More questions died on my lips. He wouldn’t answer them. Asking was a waste of time. The Halfies wanted us down here until my time ran out. They had a crystal in place that interfered with Wyatt’s Gift. It had been planned meticulously. Yet as simple as it all seemed, I couldn’t see that final piece of the puzzle. The final “who” and “why” that completed the picture.
“And lucky you,” Alex said to Wyatt. “You get to watch the love of your life die twice.” Wyatt growled; Alex laughed. “But you two won’t be alone. An old friend will be back around midnight, and she’s bringing her favorite straight razor. That healing thing you do fascinates her.”
My stomach trembled. Anger flared bright red in my vision. Kelsa had been here recently, and she was coming back. Passing threats against her health to Alex was a waste of breath, but it didn’t stop me from thinking them. If she even pointed her razor at me or Wyatt …
“We probably won’t meet again,” Alex said. “Good-bye, Evangeline Stone.”
“Fuck off, Halfie,” I said, offering him a one-fingered salute.

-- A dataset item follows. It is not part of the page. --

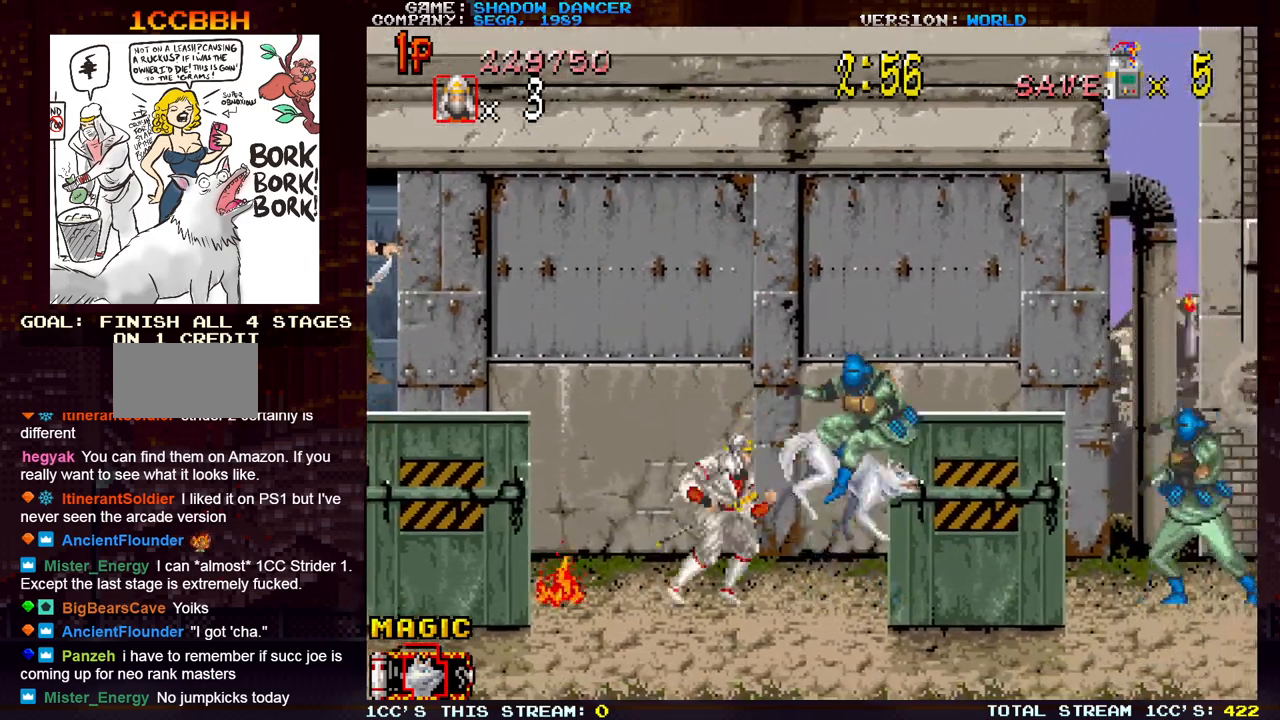
{"buttons": ["SQUARE"], "left_stick": "center", "events": [[67, "SQUARE", "down"], [117, "SQUARE", "up"], [217, "SQUARE", "down"], [267, "SQUARE", "up"], [350, "SQUARE", "down"], [417, "SQUARE", "up"], [483, "SQUARE", "down"]]}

He smirked and strolled back to the iron door, as breezy as a man on an afternoon stroll. He hit it twice with his fist. The door opened, and he disappeared through it. The lock squealed back into place.
“Evy?” Wyatt said.
I retreated to the middle of my cell. “If you ask me if I’m okay, I’ll belt you, I swear it.”
He offered a wan smile. “Sorry.”
“He never should have gotten involved in this shit, Wyatt. I kept trying to push him away, but he wouldn’t go. This is what friendship got him.” I sat down, exhausted and hungry and verging on the need to pee. “So what do we do now? A rousing game of I Spy?”